If you're attending the Democratic National Convention, and you can get past the Stormtrooper-looking police in riot gear, and past the people selling Obama buttons for $3 a pop, and you can keep plugging along even after running across the guy riding his bicycle with a giant flag reading: "You are going to Hell", or the anti-abortion truck, emblazoned with gigantic "photos" of bloody, mutilated, aborted fetuses, then you might find an event offering some substance.
On Monday afternoon, for example, Pete Morton, Senior Resource Economist for The Wilderness Society, gave an interesting talk in the Big Tent. His thesis: Drilling more now will NOT lower oil or natural gas prices.
True, the energy industry (and a growing chorus of politicians) have been telling us that the more we drill in the U.S, the greater our "energy independence" will be. That will make our energy more secure, and the added production will help supply catch up with demand, thus lowering prices. Seems like common economic sense.
But for all kinds of reasons, it just doesn't work that way, Morton says. And he has a much more elegant solution to high energy prices.
When it comes to oil, the problem is war. It's as simple as that. Instability in the Middle East causes doubts and insecurities (and sometimes actual disruptions in production) which drives up the price of oil. Look at a historical chart of crude oil prices, and you'll see a spike every time something goes awry in the Middle East. The Iranians have a revolution: Oil prices climb. The U.S. goes to war with Iraq: Oil prices climb. Usually, once some sort of stability is reached, prices dip again.
In this case, though, there's another factor. For the first time since the Revolutionary War, the U.S. has borrowed money from overseas in order to finance a war. That's driven up the budget deficit, which has caused the dollar to decrease in value, which has resulted in higher oil prices. As a result, even after the "Surge" in Iraq, oil prices continued to surge without relief.

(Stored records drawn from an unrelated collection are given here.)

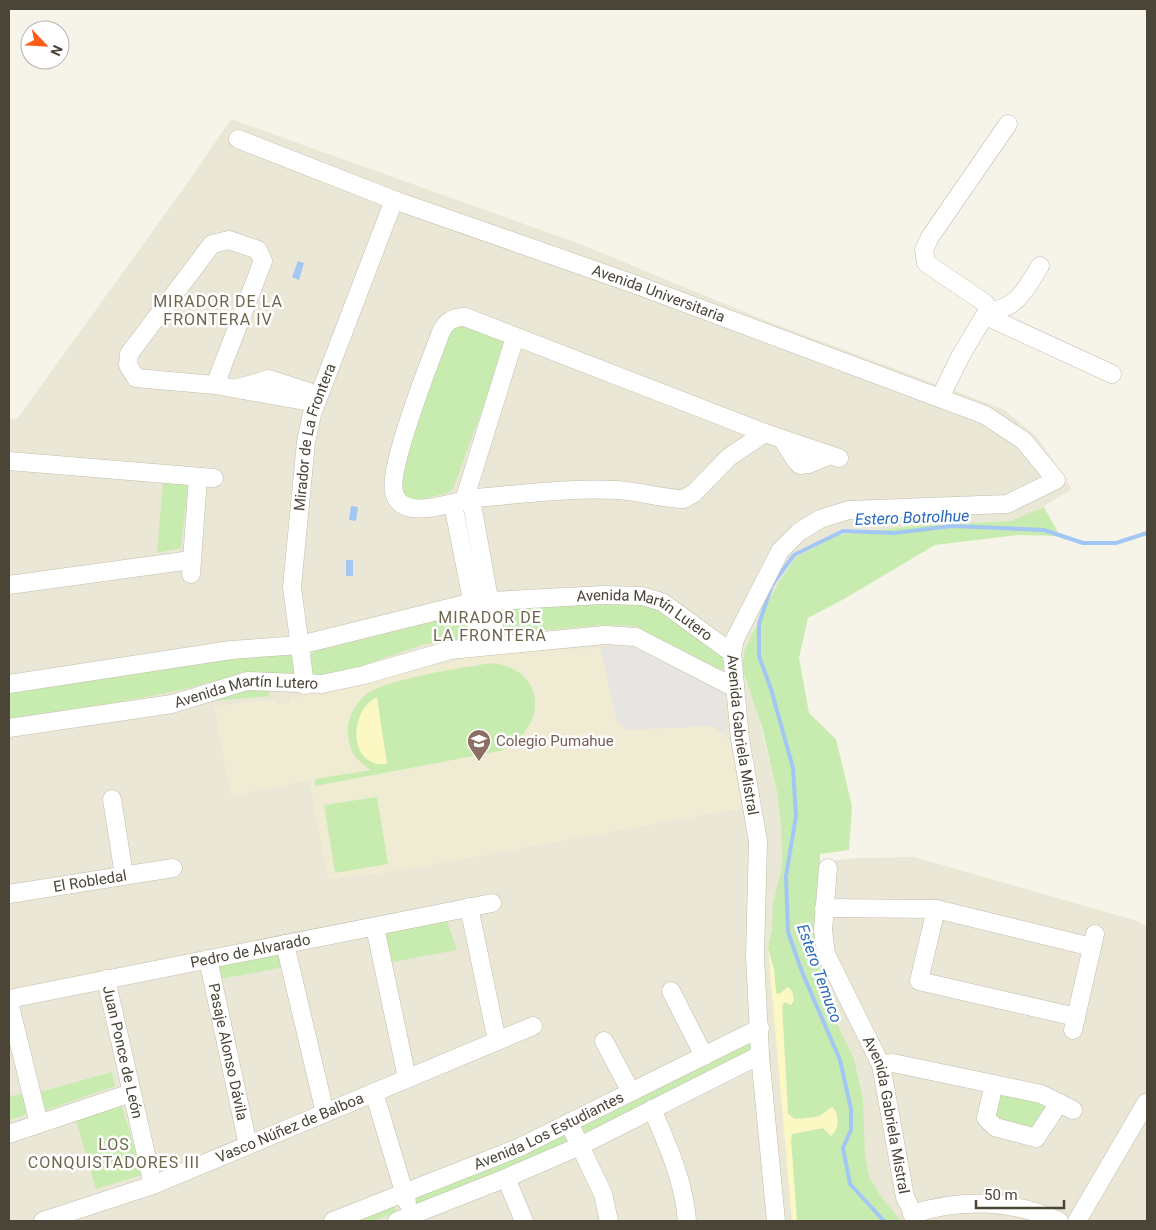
<svg xmlns="http://www.w3.org/2000/svg" width="1156" height="1230" font-family="Roboto,sans-serif">
<style>
.residential{fill:#eae7d7}
.education{fill:#f0ecd3}
.green{fill:#c8ecb0}
.sand{fill:#fbf8c4}
.parking{fill:#e7e5e1}
.water{fill:#a3c7f5}
.lines{fill:none;stroke-linecap:round;stroke-linejoin:round}
.stream{stroke:#a3c7f5;stroke-width:4}
.minor-casing{stroke:#c2bdab;stroke-width:19}
.minor{stroke:#fff;stroke-width:18}
.labels{text-anchor:middle;stroke-width:5;stroke-linejoin:round;paint-order:stroke}
.street-label{font-size:15px;fill:#4a4537;stroke:#fff}
.education-label{font-size:15px;fill:#785e54;stroke:#fff;text-anchor:start}
.neighbourhood-label{font-size:16px;letter-spacing:1px;fill:#6e664d;stroke:#fff}
.water-label{font-size:16px;font-style:italic;fill:#2769bf;stroke:#fff}
</style>
<rect width="100%" height="100%" fill="#f6f4e9"/>
<path class="residential" d="M231 119 580 244 764 320 1003 409 1037 437 1072 489 1031 514 1011 521 910 526 838 535 817 545 796 557 789 567 778 583 745 649 757 711 777 792 781 825 782 867 857 858 915 857 1137 921 1147 927V1221H9V418L17 419 191 178Z"/>
<path class="education" d="M633 647 723 690 725 736 731 744 742 808 390 872 328 879 309 780 231 796 214 706 276 699V704L290 703V698L327 692 467 658 533 650Z"/>
<g class="green">
<path d="M460 323 504 340 505 348 453 489 447 493 411 502 401 495 404 458 450 327Z"/>
<path d="M163 483 188 484 181 548 157 553Z"/>
<path d="M1044 507 1060 536 1019 535 935 545 844 599 808 618 799 658 809 713 836 739 852 806 849 850 820 854V876L813 942 824 984 836 1011V1022L854 1059 863 1099 865 1156 869 1176 879 1194 901 1221H797L791 1140 792 1134 823 1128 831 1136C839 1130 837 1119 836 1111 820 1114 807 1123 790 1117L788 1112 782 1006 785 1002 776 993 774 970 768 948 772 929 773 903 782 867 781 825 777 792 762 727 742 668 745 649 778 583 796 557 838 535 910 526 1011 521Z"/>
<path d="M585 602 652 604 721 650 727 668 720 670 708 665 636 626 603 625 502 634 498 608Z"/>
<path d="M466 609 471 635 468 638 425 644 344 672 311 678V655L318 648Z"/>
<path d="M293 652 296 677C242 667 217 683 166 693 114 704 61 710 9 719V689L169 665Z"/>
<path d="M493 663C549 671 547 730 500 751L315 786V779L371 770C356 760 349 752 348 733 347 719 354 706 364 696 383 679 466 667 493 663Z"/>
<path d="M268 686 269 696 216 701 219 692Z"/>
<path d="M377 797 388 864 335 873 324 805Z"/>
<path d="M447 921 457 950 392 962 385 933Z"/>
<path d="M282 949 286 967 215 980 211 962Z"/>
<path d="M746 1043H751L752 1052 583 1135 577 1127Z"/>
<path d="M112 1072 115 1086 47 1110 40 1106 36 1093Z"/>
<path d="M997 1091 1050 1102 1035 1131 994 1119Z"/>
<path d="M24 1094 27 1110 25 1115 9 1120V1096Z"/>
<path d="M121 1103 142 1175 96 1189 75 1117Z"/>
<path d="M565 1134 568 1138 566 1143 416 1205 411 1203 413 1196Z"/>
<path d="M391 1205 395 1207 396 1212 373 1221H349Z"/>
</g>
<g class="sand">
<path d="M377 697 387 764C349 769 347 712 377 697Z"/>
<path d="M768 948 774 970 776 993 779 994 788 987 792 991 794 1000 791 1005 785 1002 782 1006 788 1114 795 1119 818 1117 832 1107C840 1113 839 1130 831 1136L823 1128 792 1134 791 1140 797 1221H792Z"/>
</g>
<path class="parking" d="M600 647H633L723 690 725 736 712 726 626 730 617 722Z"/>
<g class="water">
<path d="M298 261 304 263 299 280 292 277Z"/>
<path d="M351 506 358 507 356 521 349 520Z"/>
<rect x="346" y="560" width="7" height="16"/>
</g>
<g class="lines">
<path class="stream" d="M884 1221 850 1184 843 1148 851 1130V1109L840 1060 802 972 788 932 786 876 796 816 793 768 771 689 759 656V624L772 585 794 555 843 531 894 533 952 526 1044 530 1083 543H1116L1147 533"/>
<g class="minor-casing">
<g id="minor">
<path id="s1" d="M238 139 394 200 637 285 985 415 1024 441 1056 480 1007 504 849 510 820 519 799 532 780 551 735 639 732 653 740 739 758 841 755 956 760 1055 776 1221"/>
<path d="M988 310C1015 313 1028 285 1040 266"/>
<path d="M986 316 1112 374"/>
<path d="M215 385 263 261 258 250 229 240 212 244 129 354 128 365 136 378 215 385 316 403"/>
<path d="M238 388 269 379 309 392"/>
<path d="M940 398 960 357 988 310 985 303 926 263 924 250 930 237 1008 124"/>
<path d="M765 433 465 317C453 317 446 321 441 332 430 362 388 466 394 492 401 524 456 500 476 498 523 494 570 488 617 490 639 491 662 499 684 499L694 493 729 457 765 433 839 458"/>
<path d="M782 439 796 461 800 465 809 464 830 455"/>
<path d="M9 461 214 478"/>
<path d="M471 499 497 643"/>
<path d="M464 501 515 337"/>
<path d="M453 504 481 646"/>
<path d="M191 574 198 478"/>
<path d="M9 585 191 560"/>
<path id="s2" d="M9 684 231 650 300 645 473 602 603 595 642 596 662 602 732 653"/>
<path id="s3" d="M305 685 292 587 306 442 312 414 394 200"/>
<path id="s4" d="M9 728 172 704 247 681 322 684 364 675 450 650 605 635 636 637 735 688"/>
<path d="M112 799 124 875"/>
<path id="s5" d="M828 868 823 930 826 954 881 1065 905 1197 917 1221"/>
<path id="s6" d="M9 894 173 868"/>
<path d="M469 907 497 1041"/>
<path d="M824 908 936 909 1092 947"/>
<path d="M936 909 919 981 1076 1017"/>
<path d="M375 927 407 1078"/>
<path d="M285 944 325 1113"/>
<path id="s7" d="M208 959 248 1145"/>
<path id="s8" d="M106 979 153 1185"/>
<path d="M671 991 704 1056"/>
<path id="s9" d="M9 999 492 903"/>
<path d="M9 1002 39 1124"/>
<path d="M1073 1030 1095 934"/>
<path d="M604 1041 631 1092"/>
<path d="M881 1065 893 1063 1041 1094 1073 1110"/>
<path d="M994 1084 986 1118 995 1127 1036 1138 1059 1103"/>
<path d="M374 1092 407 1202"/>
<path d="M652 1109C668 1146 684 1181 687 1221"/>
<path d="M569 1123 603 1194 609 1221"/>
<path d="M9 1134 131 1093"/>
<path d="M506 1178 524 1221"/>
<path d="M912 1214C962 1198 1011 1200 1059 1221"/>
<path id="s10" d="M43 1221 153 1185 533 1026"/>
<path id="s11" d="M333 1221 518 1148 760 1028"/>
<path d="M397 1221 506 1178 580 1146 760 1055"/>
<path d="M1077 1221 1146 1103"/>
</g>
</g>
<use href="#minor" class="minor"/>
</g>
<defs>
<g id="school-pin" transform="scale(1.25)"><path d="M0 17L-7.5 6A9.5 9.5 0 1 1 7.5 6Z" fill="#8d6e63" stroke="#fff"/><path d="M0-5L7-2L0 1L-7-2ZM-4 1L0 2.5L4 1V4Q0 6-4 4Z" fill="#fff"/></g>
</defs>
<g fill-rule="evenodd">
<use href="#school-pin" x="479" y="741"/>
</g>
<g class="labels">
<g class="street-label">
<text dy="5" stroke="none"><textPath href="#s1" startOffset="448">Avenida Universitaria</textPath></text>
<text dy="5" stroke="none"><textPath href="#s3" startOffset="251">Mirador de La Frontera</textPath></text>
<text dy="5" stroke="none"><textPath href="#s2" startOffset="649">Avenida Martín Lutero</textPath></text>
<text dy="5" stroke="none"><textPath href="#s4" startOffset="241">Avenida Martín Lutero</textPath></text>
<text dy="5" stroke="none"><textPath href="#s1" startOffset="1384">Avenida Gabriela Mistral</textPath></text>
<text dy="5" stroke="none"><textPath href="#s6" startOffset="82">El Robledal</textPath></text>
<text dy="5" stroke="none"><textPath href="#s9" startOffset="246">Pedro de Alvarado</textPath></text>
<text dy="5" stroke="none"><textPath href="#s7" startOffset="95">Pasaje Alonso Dávila</textPath></text>
<text dy="5" stroke="none"><textPath href="#s8" startOffset="75">Juan Ponce de León</textPath></text>
<text dy="5" stroke="none"><textPath href="#s5" startOffset="260">Avenida Gabriela Mistral</textPath></text>
<text dy="5" stroke="none"><textPath href="#s10" startOffset="264">Vasco Núñez de Balboa</textPath></text>
<text dy="5" stroke="none"><textPath href="#s11" startOffset="234">Avenida Los Estudiantes</textPath></text>
</g>
<g class="education-label">
<text x="496" y="746">Colegio Pumahue</text>
</g>
<g class="neighbourhood-label">
<text x="218" y="307">MIRADOR DE LA<tspan x="218" dy="18">FRONTERA IV</tspan></text>
<text x="490" y="623">MIRADOR DE<tspan x="490" dy="18">LA FRONTERA</tspan></text>
<text x="114" y="1150">LOS<tspan x="114" dy="18">CONQUISTADORES III</tspan></text>
</g>
<g class="water-label">
<text transform="translate(912 517) rotate(-2)" y="6">Estero Botrolhue</text>
<text transform="translate(820 973) rotate(70)" y="6">Estero Temuco</text>
</g>
</g>
<rect width="1156" height="1230" fill="none" stroke="#4a4537" stroke-width="20"/>
<g transform="translate(45 45) rotate(115)"><circle r="24" fill="#ffffff" stroke="#b7b5af"/>
<path d="M0-4L9 19L0 12L-9 19Z" fill="#ff5c17"/>
<text y="-8" font-size="14" font-weight="bold" text-anchor="middle" fill="#4a4537">N</text>
</g>
<path d="M976 1200v8h88v-8" fill="none" stroke="#4a4537" stroke-width="2.5"/>
<text x="984" y="1200" font-size="15" fill="#4a4537" stroke="#ffffff" stroke-width="4" paint-order="stroke">50 m</text>
</svg>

Oil, for the most part, is not what we're dealing with in today's energy boom in the Rocky Mountain West. Those drill rigs popping up everywhere are sucking up natural gas. Morton also spoke to the gas boom, hitting many of the same points as HCN's Boom! Boom! story from a few months back, and an earlier piece about the Bush administration's disingenuous efforts to show that inadequate amounts of federal lands are available for energy production.
When it comes to natural gas prices, says Morton, the price of oil is a significant variable -- so the same factors making oil expensive will also make natural gas expensive, regardless of how many holes are punched in the ground.

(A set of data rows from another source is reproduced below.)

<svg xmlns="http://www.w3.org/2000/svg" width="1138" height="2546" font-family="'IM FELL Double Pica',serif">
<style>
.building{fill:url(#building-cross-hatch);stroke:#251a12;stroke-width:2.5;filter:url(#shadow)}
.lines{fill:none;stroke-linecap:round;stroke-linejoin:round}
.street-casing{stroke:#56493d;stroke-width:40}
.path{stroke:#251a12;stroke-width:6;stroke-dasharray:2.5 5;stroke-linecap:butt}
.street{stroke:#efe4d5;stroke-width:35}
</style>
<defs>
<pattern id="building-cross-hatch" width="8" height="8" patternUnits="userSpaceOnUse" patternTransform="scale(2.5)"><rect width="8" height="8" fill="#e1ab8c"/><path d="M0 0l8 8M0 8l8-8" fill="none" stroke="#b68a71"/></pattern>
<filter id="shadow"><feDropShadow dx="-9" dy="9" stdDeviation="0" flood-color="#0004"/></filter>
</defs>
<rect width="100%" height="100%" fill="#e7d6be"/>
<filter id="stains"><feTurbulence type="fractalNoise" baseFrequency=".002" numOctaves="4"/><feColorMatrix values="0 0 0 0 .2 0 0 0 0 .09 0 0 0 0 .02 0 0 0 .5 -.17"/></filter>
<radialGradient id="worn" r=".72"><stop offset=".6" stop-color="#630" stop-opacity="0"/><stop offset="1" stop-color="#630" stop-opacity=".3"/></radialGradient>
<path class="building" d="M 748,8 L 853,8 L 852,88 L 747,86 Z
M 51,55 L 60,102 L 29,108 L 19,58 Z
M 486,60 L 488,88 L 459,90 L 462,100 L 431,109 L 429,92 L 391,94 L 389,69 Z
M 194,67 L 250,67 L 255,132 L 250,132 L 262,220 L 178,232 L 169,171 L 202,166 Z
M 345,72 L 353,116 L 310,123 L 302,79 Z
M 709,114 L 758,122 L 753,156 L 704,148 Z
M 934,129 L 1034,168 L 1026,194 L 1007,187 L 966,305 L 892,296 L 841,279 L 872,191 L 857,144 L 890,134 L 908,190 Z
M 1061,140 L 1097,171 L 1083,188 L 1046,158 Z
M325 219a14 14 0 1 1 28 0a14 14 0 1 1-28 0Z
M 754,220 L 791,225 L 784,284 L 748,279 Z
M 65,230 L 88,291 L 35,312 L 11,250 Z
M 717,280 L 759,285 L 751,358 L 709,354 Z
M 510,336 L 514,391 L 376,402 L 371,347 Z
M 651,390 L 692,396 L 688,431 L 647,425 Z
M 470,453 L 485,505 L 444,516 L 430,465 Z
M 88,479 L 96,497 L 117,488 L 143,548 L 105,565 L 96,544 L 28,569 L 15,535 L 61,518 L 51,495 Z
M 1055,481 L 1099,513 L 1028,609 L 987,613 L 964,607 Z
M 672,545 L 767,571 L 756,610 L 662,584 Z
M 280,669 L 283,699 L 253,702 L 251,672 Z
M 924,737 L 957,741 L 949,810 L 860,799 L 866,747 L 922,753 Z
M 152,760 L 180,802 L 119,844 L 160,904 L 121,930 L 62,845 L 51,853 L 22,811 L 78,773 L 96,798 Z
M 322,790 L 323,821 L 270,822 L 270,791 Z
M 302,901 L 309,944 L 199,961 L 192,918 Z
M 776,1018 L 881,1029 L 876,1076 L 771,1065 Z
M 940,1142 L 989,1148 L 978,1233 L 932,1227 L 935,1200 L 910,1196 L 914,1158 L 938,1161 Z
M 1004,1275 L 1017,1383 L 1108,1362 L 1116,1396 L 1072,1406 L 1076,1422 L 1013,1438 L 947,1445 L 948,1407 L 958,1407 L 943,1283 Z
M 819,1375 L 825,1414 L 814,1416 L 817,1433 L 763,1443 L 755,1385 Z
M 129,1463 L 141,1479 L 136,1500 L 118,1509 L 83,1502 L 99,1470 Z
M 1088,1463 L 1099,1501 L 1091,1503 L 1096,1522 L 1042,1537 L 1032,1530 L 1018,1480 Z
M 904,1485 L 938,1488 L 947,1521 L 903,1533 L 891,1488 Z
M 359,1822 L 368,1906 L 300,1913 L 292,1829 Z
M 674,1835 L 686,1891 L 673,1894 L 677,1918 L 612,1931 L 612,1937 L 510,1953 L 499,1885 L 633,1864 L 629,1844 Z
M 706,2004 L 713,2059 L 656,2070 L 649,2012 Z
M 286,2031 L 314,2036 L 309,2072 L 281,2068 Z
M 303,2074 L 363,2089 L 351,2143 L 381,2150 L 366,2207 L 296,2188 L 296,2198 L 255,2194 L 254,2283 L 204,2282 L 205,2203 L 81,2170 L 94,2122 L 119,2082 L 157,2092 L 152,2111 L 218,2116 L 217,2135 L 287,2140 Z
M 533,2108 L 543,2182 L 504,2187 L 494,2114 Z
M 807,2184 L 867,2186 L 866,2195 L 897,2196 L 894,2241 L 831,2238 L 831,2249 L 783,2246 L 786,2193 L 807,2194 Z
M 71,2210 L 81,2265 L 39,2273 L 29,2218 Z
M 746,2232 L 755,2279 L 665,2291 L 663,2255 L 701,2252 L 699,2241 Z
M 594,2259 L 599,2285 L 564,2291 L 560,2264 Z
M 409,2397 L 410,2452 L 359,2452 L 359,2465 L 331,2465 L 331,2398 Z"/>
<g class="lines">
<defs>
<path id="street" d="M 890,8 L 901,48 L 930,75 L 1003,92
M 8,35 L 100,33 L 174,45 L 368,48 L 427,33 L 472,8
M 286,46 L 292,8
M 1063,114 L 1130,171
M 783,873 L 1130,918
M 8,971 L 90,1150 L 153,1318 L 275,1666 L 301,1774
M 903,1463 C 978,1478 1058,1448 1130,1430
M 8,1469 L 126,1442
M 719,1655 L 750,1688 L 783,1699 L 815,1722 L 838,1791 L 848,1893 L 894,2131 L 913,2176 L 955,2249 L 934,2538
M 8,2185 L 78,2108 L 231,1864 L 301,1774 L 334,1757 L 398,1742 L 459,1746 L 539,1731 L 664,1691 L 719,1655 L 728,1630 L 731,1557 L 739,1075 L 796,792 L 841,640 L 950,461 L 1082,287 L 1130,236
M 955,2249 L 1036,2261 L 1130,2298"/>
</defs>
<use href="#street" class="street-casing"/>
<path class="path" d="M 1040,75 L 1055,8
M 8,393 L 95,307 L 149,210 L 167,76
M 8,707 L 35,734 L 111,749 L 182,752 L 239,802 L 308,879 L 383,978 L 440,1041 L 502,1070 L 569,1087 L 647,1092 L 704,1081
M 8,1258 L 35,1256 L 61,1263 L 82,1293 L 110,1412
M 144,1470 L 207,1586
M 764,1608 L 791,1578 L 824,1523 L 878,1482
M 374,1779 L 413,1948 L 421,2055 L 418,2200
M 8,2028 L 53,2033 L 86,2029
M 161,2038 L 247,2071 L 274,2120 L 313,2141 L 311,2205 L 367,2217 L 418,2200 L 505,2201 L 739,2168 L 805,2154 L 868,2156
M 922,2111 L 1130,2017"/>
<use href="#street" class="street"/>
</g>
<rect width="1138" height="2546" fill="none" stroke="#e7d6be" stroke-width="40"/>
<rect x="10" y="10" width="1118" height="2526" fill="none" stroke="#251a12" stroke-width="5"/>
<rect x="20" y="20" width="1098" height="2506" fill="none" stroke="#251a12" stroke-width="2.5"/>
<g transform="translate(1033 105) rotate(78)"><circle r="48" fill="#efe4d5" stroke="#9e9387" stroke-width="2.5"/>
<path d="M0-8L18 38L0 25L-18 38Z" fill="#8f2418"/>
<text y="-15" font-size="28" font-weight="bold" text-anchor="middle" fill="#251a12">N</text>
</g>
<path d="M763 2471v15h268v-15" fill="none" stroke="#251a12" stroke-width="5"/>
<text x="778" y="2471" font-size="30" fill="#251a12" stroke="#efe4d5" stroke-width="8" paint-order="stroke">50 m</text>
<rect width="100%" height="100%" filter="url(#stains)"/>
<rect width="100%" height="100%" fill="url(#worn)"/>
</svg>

There's more. Used to be, many Coloradans actually had cheap natural gas. That's because so much of it was produced here, and producers had very few means to get it to other markets. In recent years, however, the pipeline capacity to transport methane from the gasfields of Colorado and Wyoming to points East -- where natural gas fetches a premium -- has increased significantly. As a result, prices have shot up even here on the edges of the drilling sweet spots. So, gas production has increased. And guess what? Prices haven't decreased. If those prices did start to fall, then the energy companies have a simple solution: Stop producing, and get prices back up again. It's easy to do here in the U.S. because the natural gas market is a closed one -- we import very little of the stuff (as opposed to oil).

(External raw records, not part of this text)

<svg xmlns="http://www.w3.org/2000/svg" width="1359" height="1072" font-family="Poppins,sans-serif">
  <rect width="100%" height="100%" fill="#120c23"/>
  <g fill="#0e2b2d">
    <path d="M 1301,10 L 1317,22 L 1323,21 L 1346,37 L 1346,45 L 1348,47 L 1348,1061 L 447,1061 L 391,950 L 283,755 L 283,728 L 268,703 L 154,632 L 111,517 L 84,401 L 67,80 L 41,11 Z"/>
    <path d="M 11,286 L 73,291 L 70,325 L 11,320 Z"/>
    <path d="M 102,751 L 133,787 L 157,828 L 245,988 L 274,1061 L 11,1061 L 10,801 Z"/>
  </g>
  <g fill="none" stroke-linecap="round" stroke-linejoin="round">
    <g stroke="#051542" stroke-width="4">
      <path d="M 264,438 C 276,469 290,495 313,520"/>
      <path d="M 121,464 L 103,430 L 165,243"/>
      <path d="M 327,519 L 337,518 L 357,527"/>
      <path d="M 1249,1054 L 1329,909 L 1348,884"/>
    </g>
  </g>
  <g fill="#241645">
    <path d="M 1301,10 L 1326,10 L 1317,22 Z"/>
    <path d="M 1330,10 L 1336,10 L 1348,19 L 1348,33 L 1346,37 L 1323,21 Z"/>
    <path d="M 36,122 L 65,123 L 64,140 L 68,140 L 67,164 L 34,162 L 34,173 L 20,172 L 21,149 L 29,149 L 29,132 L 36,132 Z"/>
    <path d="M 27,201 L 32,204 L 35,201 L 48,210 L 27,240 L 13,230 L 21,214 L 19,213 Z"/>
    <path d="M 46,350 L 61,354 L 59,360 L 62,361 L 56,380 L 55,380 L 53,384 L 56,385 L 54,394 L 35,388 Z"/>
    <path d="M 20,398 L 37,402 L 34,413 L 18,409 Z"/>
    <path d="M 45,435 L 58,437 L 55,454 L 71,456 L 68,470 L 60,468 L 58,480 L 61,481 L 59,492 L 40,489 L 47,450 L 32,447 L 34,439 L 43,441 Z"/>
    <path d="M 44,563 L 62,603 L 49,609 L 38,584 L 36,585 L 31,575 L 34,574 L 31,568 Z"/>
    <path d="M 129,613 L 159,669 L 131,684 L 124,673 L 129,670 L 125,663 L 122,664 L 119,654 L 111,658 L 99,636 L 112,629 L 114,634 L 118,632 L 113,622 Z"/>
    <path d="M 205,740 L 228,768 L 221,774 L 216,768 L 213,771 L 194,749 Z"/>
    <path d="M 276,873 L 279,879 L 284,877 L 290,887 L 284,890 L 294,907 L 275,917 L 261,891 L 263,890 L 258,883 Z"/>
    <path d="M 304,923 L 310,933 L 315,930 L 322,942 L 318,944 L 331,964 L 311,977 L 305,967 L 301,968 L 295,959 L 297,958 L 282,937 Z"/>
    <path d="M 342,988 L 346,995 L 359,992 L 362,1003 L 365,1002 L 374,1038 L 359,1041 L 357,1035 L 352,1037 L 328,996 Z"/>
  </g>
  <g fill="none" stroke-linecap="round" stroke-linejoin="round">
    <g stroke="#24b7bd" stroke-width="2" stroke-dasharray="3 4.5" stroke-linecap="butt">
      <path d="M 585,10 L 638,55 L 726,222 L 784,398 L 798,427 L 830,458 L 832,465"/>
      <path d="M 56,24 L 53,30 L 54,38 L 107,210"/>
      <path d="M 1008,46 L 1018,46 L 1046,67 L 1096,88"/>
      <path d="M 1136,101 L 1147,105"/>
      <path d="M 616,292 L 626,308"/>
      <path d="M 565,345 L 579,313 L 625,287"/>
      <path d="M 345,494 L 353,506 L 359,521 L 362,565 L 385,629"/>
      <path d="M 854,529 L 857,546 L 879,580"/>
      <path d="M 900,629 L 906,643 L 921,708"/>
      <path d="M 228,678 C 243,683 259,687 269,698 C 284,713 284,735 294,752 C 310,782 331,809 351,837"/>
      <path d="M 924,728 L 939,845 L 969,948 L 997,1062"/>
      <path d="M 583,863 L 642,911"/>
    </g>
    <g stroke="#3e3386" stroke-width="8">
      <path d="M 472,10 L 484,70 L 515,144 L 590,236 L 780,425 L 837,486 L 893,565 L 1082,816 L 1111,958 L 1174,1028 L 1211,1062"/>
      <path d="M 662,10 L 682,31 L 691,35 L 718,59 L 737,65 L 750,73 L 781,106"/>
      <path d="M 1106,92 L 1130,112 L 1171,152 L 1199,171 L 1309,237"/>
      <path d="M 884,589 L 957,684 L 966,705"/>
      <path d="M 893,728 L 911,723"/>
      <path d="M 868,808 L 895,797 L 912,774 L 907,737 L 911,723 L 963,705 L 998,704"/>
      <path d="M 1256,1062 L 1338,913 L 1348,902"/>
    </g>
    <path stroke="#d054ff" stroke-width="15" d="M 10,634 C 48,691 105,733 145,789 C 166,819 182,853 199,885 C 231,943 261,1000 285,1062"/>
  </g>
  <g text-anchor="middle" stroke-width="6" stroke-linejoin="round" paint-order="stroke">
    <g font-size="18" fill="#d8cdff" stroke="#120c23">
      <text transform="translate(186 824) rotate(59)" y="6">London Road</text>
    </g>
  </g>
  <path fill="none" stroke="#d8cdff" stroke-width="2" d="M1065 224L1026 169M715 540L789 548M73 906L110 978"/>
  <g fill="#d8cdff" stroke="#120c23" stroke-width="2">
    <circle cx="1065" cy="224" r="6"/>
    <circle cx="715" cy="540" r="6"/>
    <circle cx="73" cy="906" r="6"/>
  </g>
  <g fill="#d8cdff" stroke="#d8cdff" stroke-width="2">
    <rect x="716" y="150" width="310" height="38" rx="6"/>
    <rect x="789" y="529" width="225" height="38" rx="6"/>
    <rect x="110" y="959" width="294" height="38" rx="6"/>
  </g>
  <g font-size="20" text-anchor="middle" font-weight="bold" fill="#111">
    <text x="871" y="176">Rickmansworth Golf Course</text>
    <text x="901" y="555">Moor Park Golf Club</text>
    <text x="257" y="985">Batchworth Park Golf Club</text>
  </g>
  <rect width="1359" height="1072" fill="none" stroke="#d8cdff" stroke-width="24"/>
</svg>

So, instead of drilling more, says Morton, and instead of giving tax breaks to industry, the feds should give tax credits to homeowners who install more energy efficient windows or appliances and insulate their homes. That, he points out, would not only take "corporations out of your energy bill," but it would also provide a lower energy bill in the long term.
It's pretty heady stuff. And one might expect, with the Convention being held right here in the heart of gas country, some of our national politicians might start opening their eyes to the problems this swing state and its neighbors are facing (and the political uprising that has resulted). Thing is, it's a lot harder to listen to an economist, like Morton, than it is to get caught up in billboard slogans that appear amid the skyscrapers in downtown Denver (like the one that opens this blog post).
Instead, the Democrats are missing an opportunity to go after the Republicans on the War and the resulting high energy prices, not to mention the damage the fast pace of the current drilling boom has done to the Interior West, Morton says. Even as the candidates take the podium here in Denver, just a stone's throw from the densely-drilled fields and suburbs of Weld County, and not far from the new sweet spot of the Piceance Basin, they've thus far failed to mention true Western issues (even as they speak about how important winning the West is).
"That's why I'm not a Democrat or a Republican," says Morton. "That's why I'm an independent."